22h04.
J'ai froid au yeux. Il serait peut être temps d'écouter les sermons du gros au gros nez. Sous ses airs de vieil alcoolique à qui on aurait oublier d'apprendre a sourire il a peut être pas tort. Ou alors est-ce les fées qui ont juger bon de lui refuser toute sensibilité humaine ? Après tout on ne met pas un esprit moral dans un corps gras. Ou alors est-ce dieu qui trop occuper à faire des expériences sociologiques - tiens qui serait le plus combatif des juifs ou des arabes ? - en a abandonné notre pauvre petit ivrogne sur la route. Quoi qu'il en soit suivons le conseil du vieux routard. Raconter, collecter, récolter. Pour ensuite se trouver, s'étonner, se dégouter. Raconter les tréfonds, l'inavouable, le détestable. Pour trouver la gerbe, la vérité, juste la vérité. C'est vrai bien sur, puisque c'est écrit. Les mots ont cela de fabuleux qui le vent de notre refoulé peut les porter n'importe où.
première question : qu'est ce que ça fait ? Honnêtement ? pas du bien. C'est un peu comme une ponction je dirais. Une aiguille qui s'enfonce lentement, c'est pour votre bien ne bougez pas surtout, et qui vous fait voir des chérubins tellement vous souffrez. Comme un bourreau amateur qui aurait à s'y reprendre à 8 reprises. La grippe A. La peste peut-être. Le choléra surement.
deuxième question : Pourquoi ? Parce qu'on a pas le choix. Qu'on préférerait bien fumer toute la journée au dessus de vieux parchemins à manger des fruits pourris et écrire des chef d'œuvres. Des romans tellement transcendantaux qui les gamins chialeraient quand on leur mettrait dans les mains, il y aurait des morts, peu de survivants. Ce serait la loi de la jungle. Il faudrait se battre avec tout, rien aussi, ce serait plus dure, plus burlesque. Tourner la page au bon moment pour qu'un souvenir de vous tombe pas dessus à l'improviste.
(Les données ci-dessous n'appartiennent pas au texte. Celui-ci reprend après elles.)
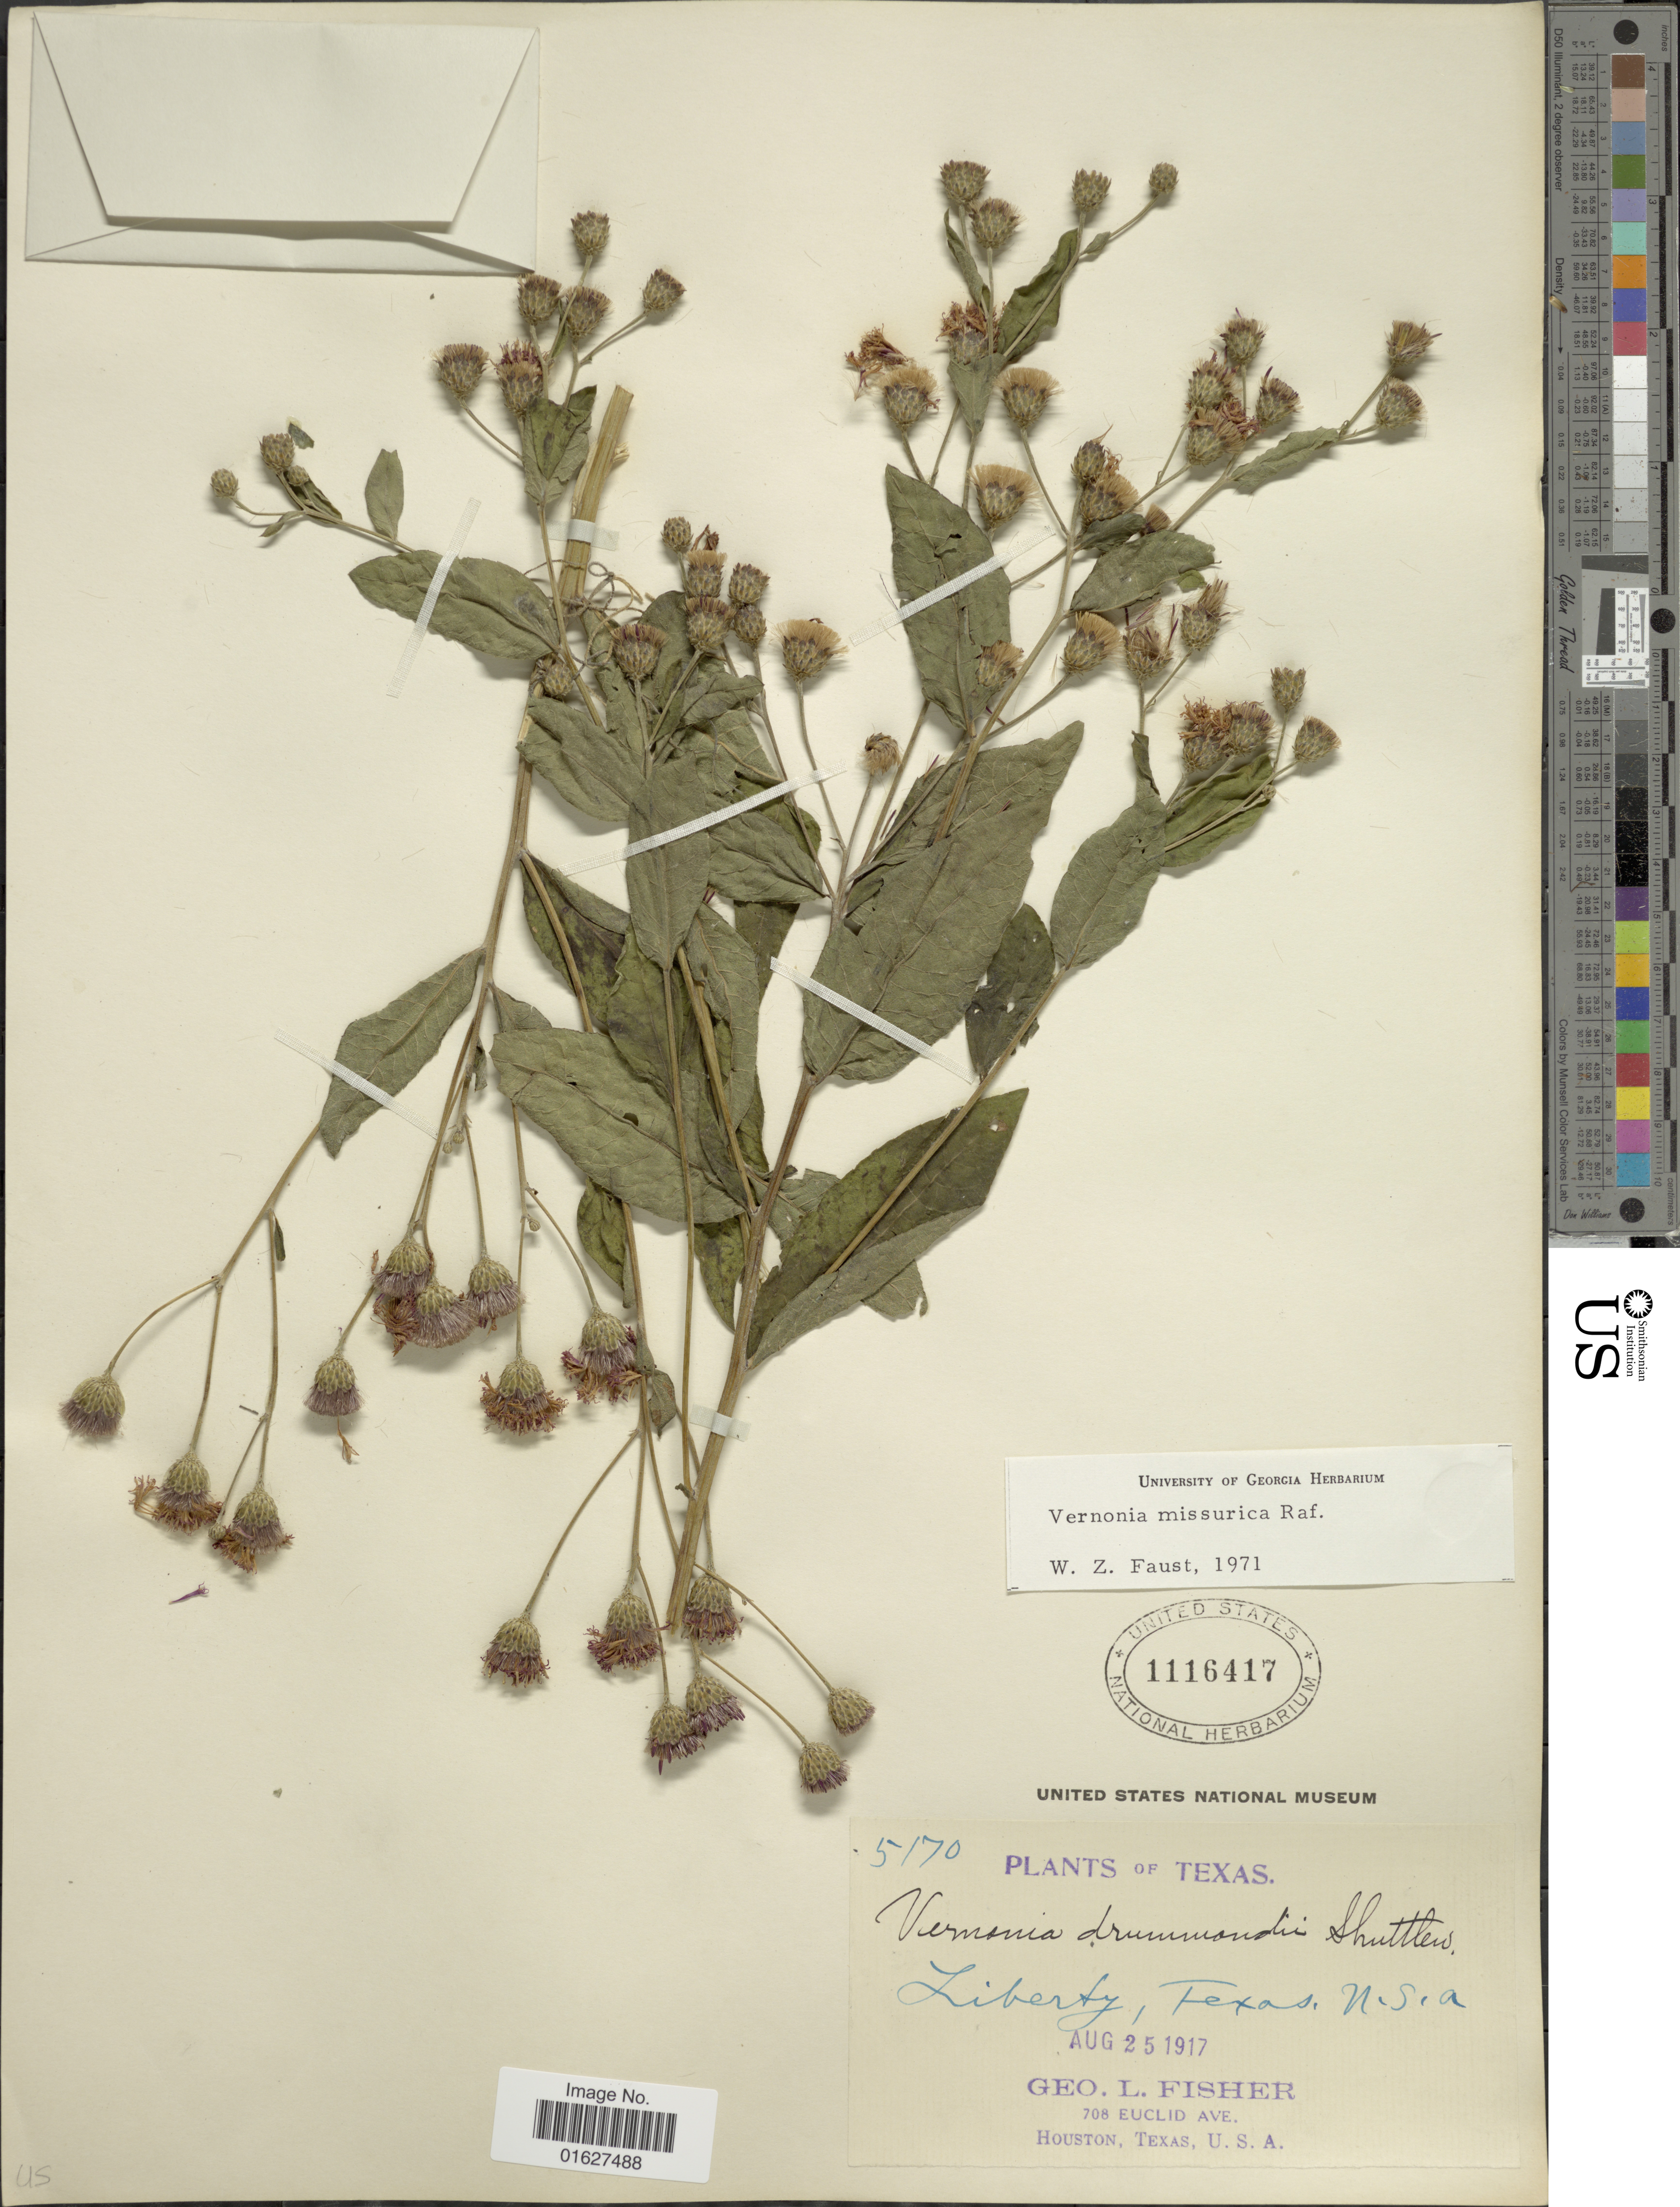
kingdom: Plantae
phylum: Tracheophyta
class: Magnoliopsida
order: Asterales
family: Asteraceae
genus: Vernonia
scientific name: Vernonia missurica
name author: Raf.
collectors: G. H. Fisher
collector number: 5170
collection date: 1917-08-25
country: United States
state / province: Texas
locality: Liberty, U.S.A.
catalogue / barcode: US 1116417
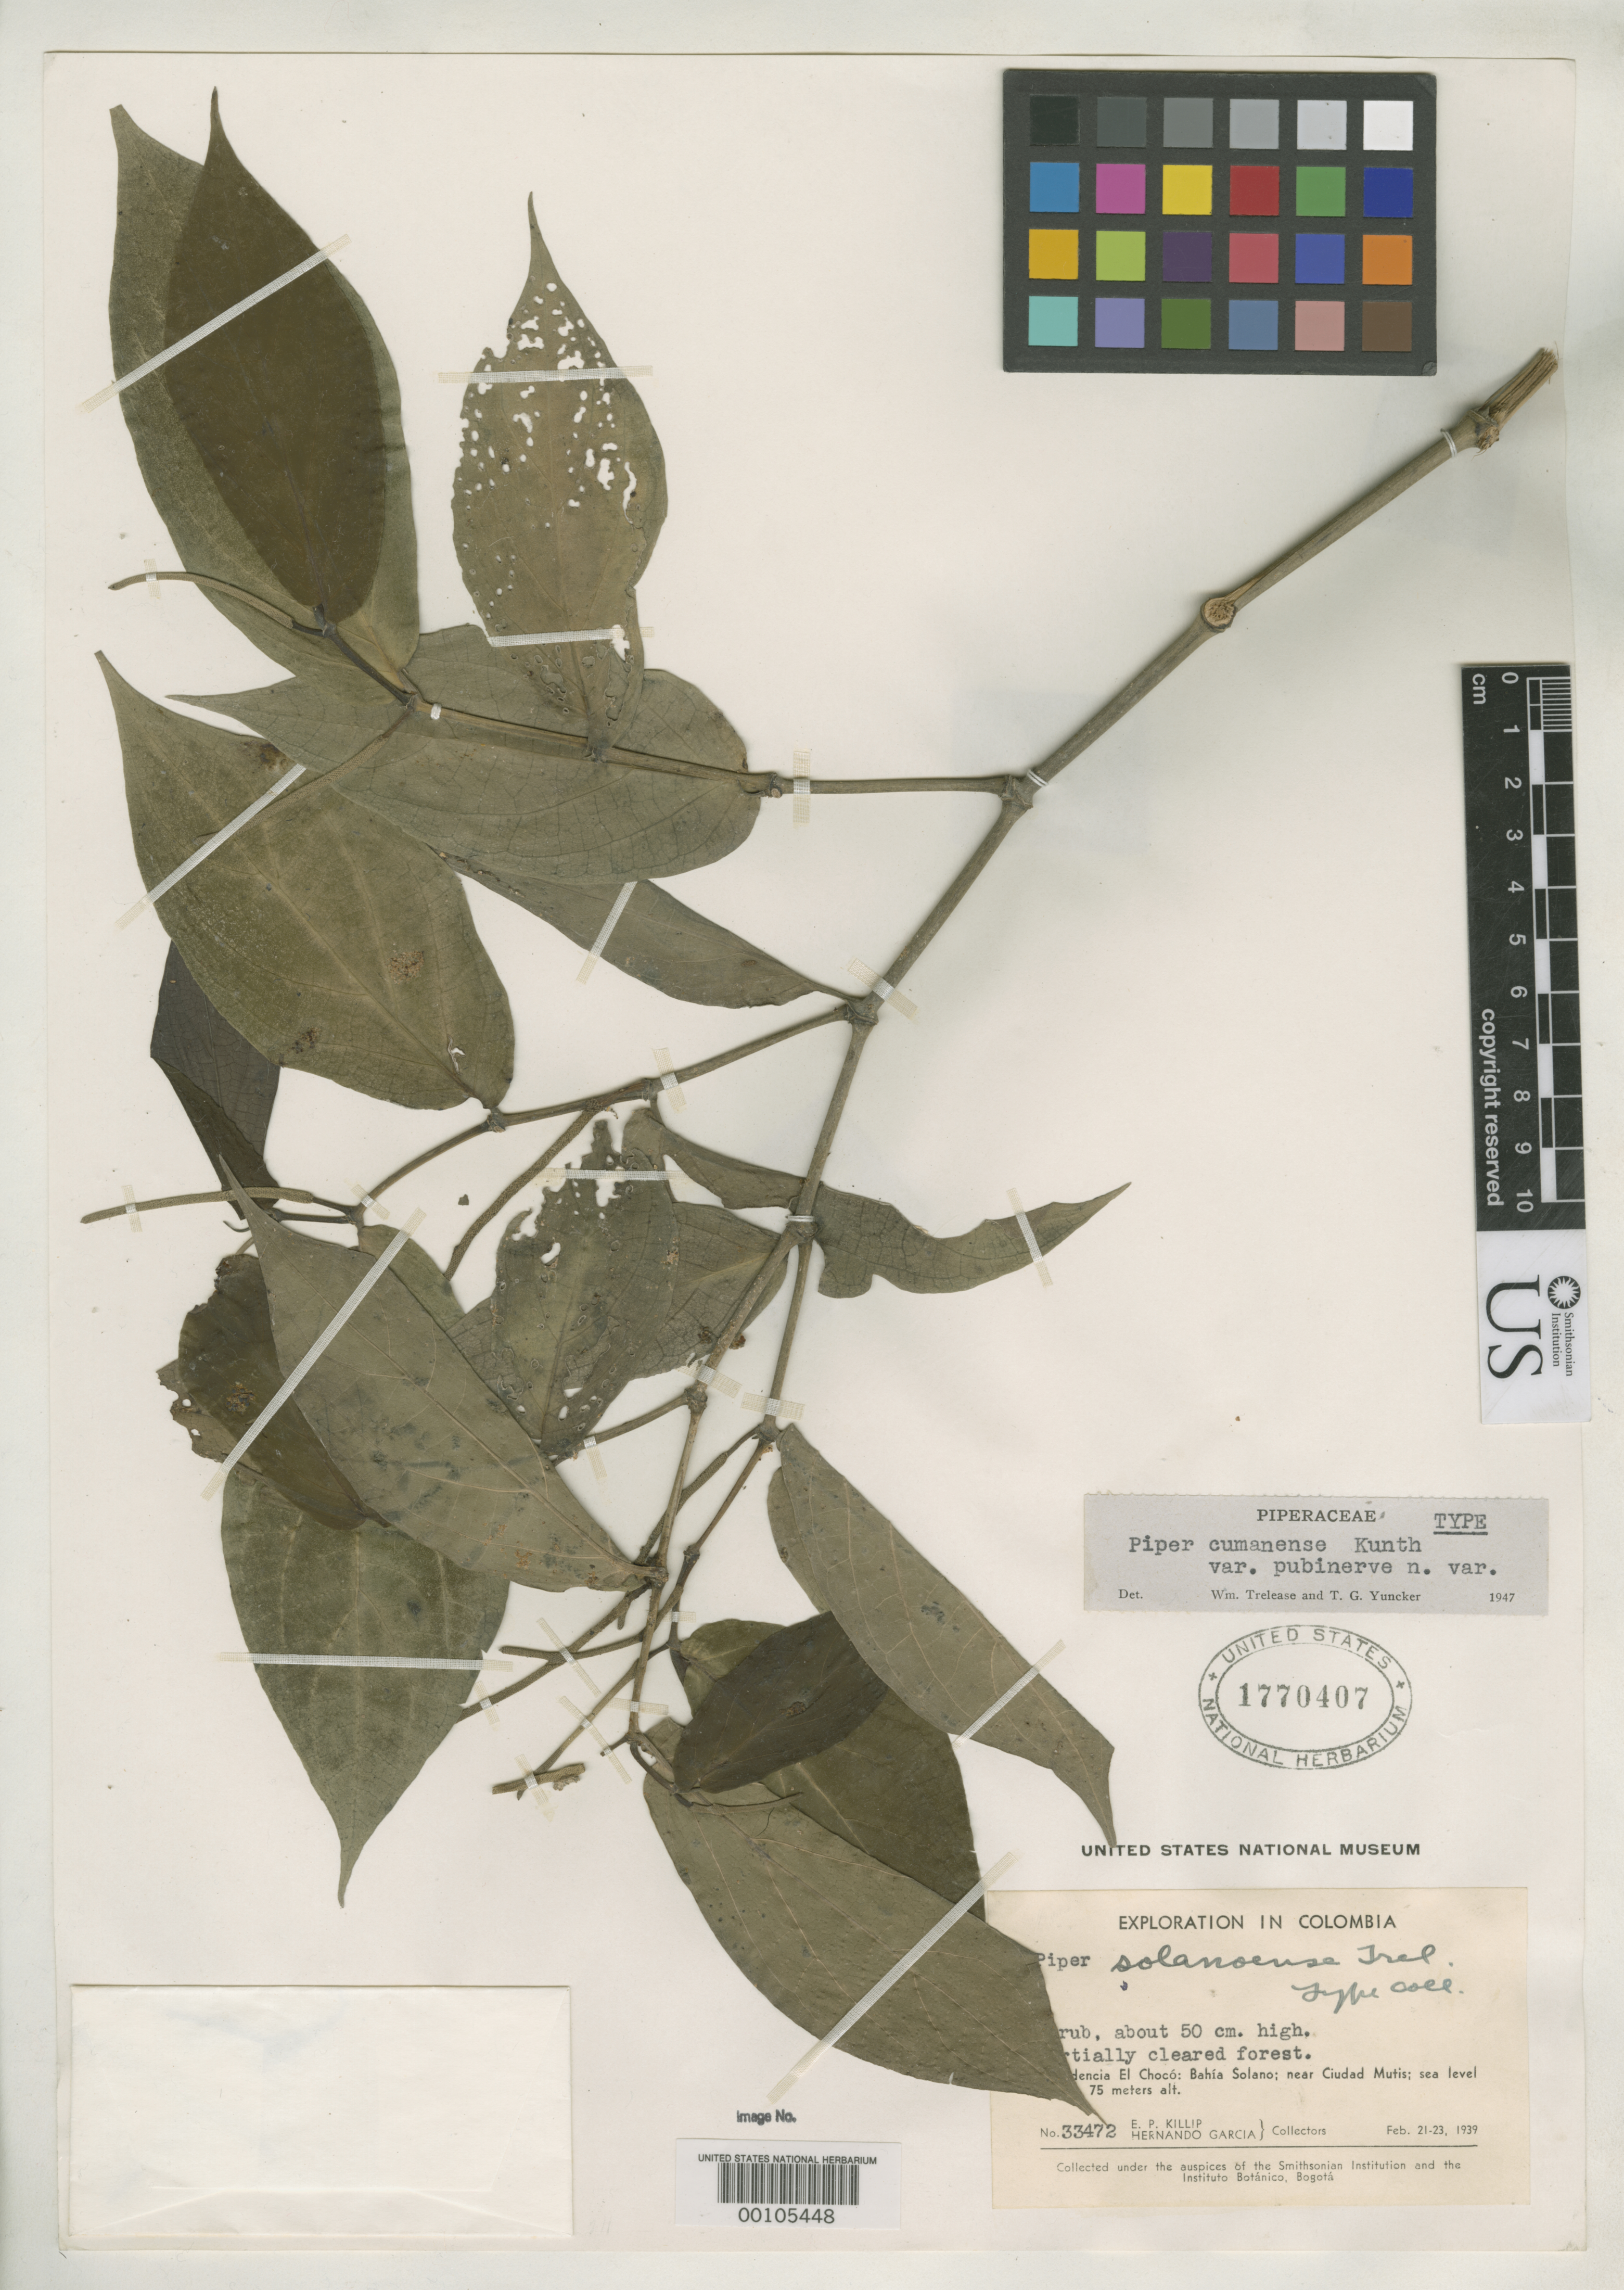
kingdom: Plantae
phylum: Tracheophyta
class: Magnoliopsida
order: Piperales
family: Piperaceae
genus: Piper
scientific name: Piper cumanense var. pubinerve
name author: Trel. & Yunck.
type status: Holotype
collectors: E. P. Killip & H. García Barriga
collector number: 33472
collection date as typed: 21 Feb 1939 to 23 Feb 1939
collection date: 1939-02-21/1939-02-23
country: Colombia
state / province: Chocó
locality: Bahia Solano, near Cuidad Mutis.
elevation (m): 0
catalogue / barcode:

Bien sur qu'on aimerait bien devenir l'égérie du 21ème siècle et se faire décliner sous formes d'objet divers et variés, mais tout de même plus inutiles que variés. Ensuite on s'achèterait nous même. C'est ça la société de consommation, ça va finir en consommation de soi. Tu payeras pour voir ta gueule partout. Tu seras un tasse, une brosse à dent électrique, un poster, une statue, un stylo recyclable, un pyjama pour enfant avec tait d'oreiller assortie, une boisson énergisante pour sportif en fin de carrière et une barre de chocolat pour oobèse, tu finiras parfum pour guerlain, soutien gorge de dentelle, grosse connasse. Mais ce sera bien. C'est tes dents qu'on verrai sur les paquet de clopes pour dirent au enfants qui chialent avec tes bouquins dans les mains, que fumer c'est mal , mais ce sera bien.
Enfin tout de façon on a pas le choix, nous c'est la ponction.
Troisième question ? Il t'aime ton chien ? Alors il t'aime ? Hein ? tu réponds ? Je te rapelle que j'ai pas été doté de bonté à la naissance alors je te lâcherai pas. Ton chien il te fait la fête quand tu rentre chez toi ? Fais pas cette tête c'est qu'un chien.
Je sais pas, mais dans le fond on s'en fou. C'est pas ça le plus important. L'important c'est de pas avoir envie de pleurer, et de pleurer d'ailleurs car je suis faible faut dire ce qui est, quand il aboie plus fort. L'important c'est de ne pas avoir peur, de savoir qu'on a toute la confiance de l'autre, que quelque au moins croit en vous. Croire qu'on possède tout les crayons de couleur de l'autre qui nous confie ses contours, alors on s'applique pour ne pas dépasser, qu'il soit fier de nous. L'important c'est qu'on ne vous rende jamais malheureuse ou embuée, que vous ne vous sentiez pas Damaucles, qu'on ne vous creuse jamais le ventre de l'intérieur. Tu vois c'est comme si on avait mis un rat dans mon estomac. un rat armé d'une cuillère à pamplemousse.
Juste une fois , j'aimerai qu'il souffre plus que moi. Qu'il déguste comme il a jamais déguster, plus qu'un rat dans l'estomac, comme de l'acide sur les yeux, la mort par crucifixion. Qu'il apprenne que les gens n'aiment pas souffrir. Ils aiment être aduler, avoir le choix, raison.